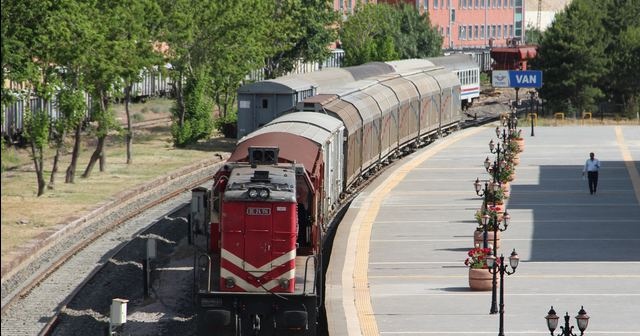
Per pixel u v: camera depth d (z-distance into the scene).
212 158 125.25
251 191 52.38
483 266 62.47
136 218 87.31
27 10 83.69
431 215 89.25
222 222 52.56
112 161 121.06
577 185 107.56
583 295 61.12
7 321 55.94
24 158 122.06
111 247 75.06
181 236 82.00
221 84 145.75
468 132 161.75
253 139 60.59
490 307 58.19
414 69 151.38
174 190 102.44
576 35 193.12
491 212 70.69
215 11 133.88
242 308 52.34
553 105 196.12
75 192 98.31
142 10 107.81
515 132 137.12
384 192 101.94
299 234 55.16
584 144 143.50
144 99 187.00
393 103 118.94
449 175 114.00
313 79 120.75
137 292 64.12
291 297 52.31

· · ·

| WHAT TO DO |
The pictures stay out; copy the rest of the data word for word.

| RESULT OF THIS EXERCISE |
Per pixel u v: camera depth d (z-distance into the scene).
212 158 125.25
251 191 52.38
483 266 62.47
136 218 87.31
27 10 83.69
431 215 89.25
222 222 52.56
112 161 121.06
577 185 107.56
583 295 61.12
7 321 55.94
24 158 122.06
111 247 75.06
181 236 82.00
221 84 145.75
468 132 161.75
253 139 60.59
490 307 58.19
414 69 151.38
174 190 102.44
576 35 193.12
491 212 70.69
215 11 133.88
242 308 52.34
553 105 196.12
75 192 98.31
142 10 107.81
515 132 137.12
384 192 101.94
299 234 55.16
584 144 143.50
144 99 187.00
393 103 118.94
449 175 114.00
313 79 120.75
137 292 64.12
291 297 52.31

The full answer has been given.